Morgan was all over the gold sell side again today.
That name has more visibly surfaced the past week than
any time I can remember. Much of it comes from the OTC
market, where they do most of their gold trading.

It is time to put Morgan on the hot seat.

The notional amount of Morgan's off-balance-sheet
derivative contracts as reported to the Office of the
Controller of the Currency went from $18.363 billion on
July 1, 1999 ,to $38.1 billion at the end of 1999. From
what I can gather, these positions correspond to the
total value of the bank's gold loans plus the face
value of option positions vis-a-vis clients. From the
footnotes to the Office of the Comptroller of the
Currency (OCC) report, these gold derivatives encompass
OTC positions only. There are additional futures market
positions that are not covered by this data. These
statistics (which can include some double counting)
exclude basis swaps and all similar derivatives not
subject to bank capital adequacy requirements, which
means that they refer only to 'at risk' positions."

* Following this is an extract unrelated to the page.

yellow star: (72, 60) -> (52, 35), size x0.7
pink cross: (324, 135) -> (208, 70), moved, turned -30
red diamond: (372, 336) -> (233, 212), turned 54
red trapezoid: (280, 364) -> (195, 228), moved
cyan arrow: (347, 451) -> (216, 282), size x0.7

Morgan Bank has a special relationship with the U.S.
government. These derivative positions represent a
massive shift of gold risk exposure to their account
during a period when producers were covering and large
hedge funds were exiting their gold carry trade
positions (thereby buying their shorted physical gold
back) late last year."

My conclusion: The U.S. Government, via the Exchange
Stabilization Fund, is now short 1,000, 2,000, or more
tonnes of gold and has taken over gold producer shorts
and hedge fund shorts. If so, one has to wonder what
the heck is going on and why. Someone is scared to
death that the gold price might rise. Why?

It gets worse.

From the fourth quarter 1995 through the third quarter
1999 this notional amount for ALL Commercial banks in
the U.S. averaged around $61 billion. At the end of Q2,
it was $61.4 billion -- the end of Q3 $63.4 billion.

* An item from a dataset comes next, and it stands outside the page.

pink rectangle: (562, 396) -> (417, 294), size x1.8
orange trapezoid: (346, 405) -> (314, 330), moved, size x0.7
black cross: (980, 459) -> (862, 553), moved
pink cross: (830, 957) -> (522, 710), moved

The price of gold exploded after the Washington
Agreement was announced on Sept. 26, 1999, when 15
European central banks said they would curtail their
selling to 400 tonnes a year and not increase their
lending. As said above, that announcement prompted
panic short covering and gold buying. Yet, at the end
of Q4, this same gold derivative number at the
commercial banks alone ROSE to $87.6 billion, close to
a 40 percent increase over Q3.

Somebody was desperate to keep the price of gold from
rising to its natural equilibrium level. There was not
enough physical gold around to stop the gold price from
exploding, so derivatives were used to bring the price
back down below $290.

As I have said for a long time now, I believe that one
of the great financial scandals is brewing. Reg Howe,
Frank Veneroso, and GATA will bring that to the
attention of certain political officials when we go to
Washington next Tuesday. GATA's Gold Banking Derivative
Crisis document will be hand-delivered by me to each
House and Senate Banking Committee member's office. The
following week, GATA's open letter to these same
members of Congress will appear in Roll Call. All of
Washington will be alerted that the banking committee
members have received information in great detail as to
the nature of the problem and that it requires their
immediate attention. It will be to their political
peril if they fail to look into this.

The price of gold must be allowed to rise, and swiftly
at first, to slow down gold demand. Eventually it will
take a price of $600, more or less, to do the trick.
That is how a crisis can be averted.